Being a good developer is about a lot more than just slinging good code. After you’ve compiled your application you’ve really just begun. One important step that some developers forget is profiling.
If you’re a .NET developer make sure you run FxCop over your code. It’s a free Microsoft tool that checks your code both for performance issues as well as basic coding standards such as avoiding Hungarian notation, correctly casing variables and basic good practices. While FxCop is more geared towards framework developers it has some great performance checks and little insights into your code that can only make your applications better. Some of my favorites are warnings about unused local variables and property collections with setters, which rarely make any sense on a collection yet are so easy to do when you’re coding on auto-pilot.
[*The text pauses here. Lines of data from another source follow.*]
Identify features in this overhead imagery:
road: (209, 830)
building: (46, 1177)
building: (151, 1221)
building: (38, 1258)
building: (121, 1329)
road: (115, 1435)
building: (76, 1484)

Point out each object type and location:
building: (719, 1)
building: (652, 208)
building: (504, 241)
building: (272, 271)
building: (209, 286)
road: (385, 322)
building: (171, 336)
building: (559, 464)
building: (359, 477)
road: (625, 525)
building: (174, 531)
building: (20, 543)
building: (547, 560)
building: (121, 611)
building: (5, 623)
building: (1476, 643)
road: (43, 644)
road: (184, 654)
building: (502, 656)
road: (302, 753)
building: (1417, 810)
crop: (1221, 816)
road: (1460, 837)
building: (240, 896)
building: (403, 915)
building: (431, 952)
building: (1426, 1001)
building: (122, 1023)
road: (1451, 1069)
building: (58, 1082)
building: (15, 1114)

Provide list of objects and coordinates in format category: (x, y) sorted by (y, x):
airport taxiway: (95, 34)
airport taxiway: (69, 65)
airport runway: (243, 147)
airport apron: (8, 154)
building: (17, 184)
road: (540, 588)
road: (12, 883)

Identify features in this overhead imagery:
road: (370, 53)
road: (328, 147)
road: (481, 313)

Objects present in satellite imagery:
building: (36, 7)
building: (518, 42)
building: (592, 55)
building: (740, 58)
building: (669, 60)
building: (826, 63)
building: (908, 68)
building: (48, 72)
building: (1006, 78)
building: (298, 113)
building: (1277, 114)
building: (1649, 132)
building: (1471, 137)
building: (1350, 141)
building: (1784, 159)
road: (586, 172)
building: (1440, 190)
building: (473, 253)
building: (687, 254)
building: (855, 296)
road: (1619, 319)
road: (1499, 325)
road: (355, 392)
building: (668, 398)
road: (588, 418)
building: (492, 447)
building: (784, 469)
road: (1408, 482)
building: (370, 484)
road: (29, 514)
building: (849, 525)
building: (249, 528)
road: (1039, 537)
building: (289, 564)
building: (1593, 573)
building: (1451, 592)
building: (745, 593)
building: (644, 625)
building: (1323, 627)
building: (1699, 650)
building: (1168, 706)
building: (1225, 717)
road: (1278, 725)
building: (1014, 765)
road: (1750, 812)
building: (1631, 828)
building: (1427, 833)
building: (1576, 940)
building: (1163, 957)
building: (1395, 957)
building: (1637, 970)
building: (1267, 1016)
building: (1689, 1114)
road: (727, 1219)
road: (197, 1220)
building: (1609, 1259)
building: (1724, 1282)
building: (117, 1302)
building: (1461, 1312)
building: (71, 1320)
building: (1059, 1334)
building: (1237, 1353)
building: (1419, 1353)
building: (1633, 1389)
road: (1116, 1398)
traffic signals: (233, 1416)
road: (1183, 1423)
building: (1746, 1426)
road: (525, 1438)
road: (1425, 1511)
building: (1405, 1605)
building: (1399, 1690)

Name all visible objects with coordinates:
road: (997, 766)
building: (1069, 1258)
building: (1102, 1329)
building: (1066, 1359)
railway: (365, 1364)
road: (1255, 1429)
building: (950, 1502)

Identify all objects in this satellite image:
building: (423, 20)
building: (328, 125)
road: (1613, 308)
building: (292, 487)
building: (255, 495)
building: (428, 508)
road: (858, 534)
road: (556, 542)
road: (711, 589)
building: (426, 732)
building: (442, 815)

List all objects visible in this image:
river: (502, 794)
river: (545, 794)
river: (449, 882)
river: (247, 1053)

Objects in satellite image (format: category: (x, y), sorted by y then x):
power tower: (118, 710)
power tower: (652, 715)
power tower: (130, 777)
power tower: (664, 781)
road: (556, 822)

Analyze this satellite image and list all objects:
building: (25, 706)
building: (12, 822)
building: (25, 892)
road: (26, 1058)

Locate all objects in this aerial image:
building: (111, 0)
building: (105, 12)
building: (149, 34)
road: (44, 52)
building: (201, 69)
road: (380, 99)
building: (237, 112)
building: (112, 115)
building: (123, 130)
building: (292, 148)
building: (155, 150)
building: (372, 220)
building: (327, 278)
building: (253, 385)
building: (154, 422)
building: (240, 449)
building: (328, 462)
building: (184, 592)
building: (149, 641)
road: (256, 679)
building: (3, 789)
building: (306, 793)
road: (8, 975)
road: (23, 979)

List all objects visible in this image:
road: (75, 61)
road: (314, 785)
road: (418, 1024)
If you’re a .NET or Win32 developer a great must have tool for profiling and checking over your application is AQtime. I’ve found more memory leaks and performance bottle-necks with this tool over the years that it’s easily paid for itself many times over. There is a lot to the tool and for the first year I used it I only used 5% of what this tool can do, and that was checking for memory leaks in our Delphi applications. I finally explored it’s profiling features when I was tweaking some XML parsing code and it really helps focus efforts one which lines of code you should really worry about vs. trying to optimize everything in sight.
Even if you don’t have any coin to spend try running FxCop over your .NET code, you’ll probably find a few interesting things and learn a bit about best practices.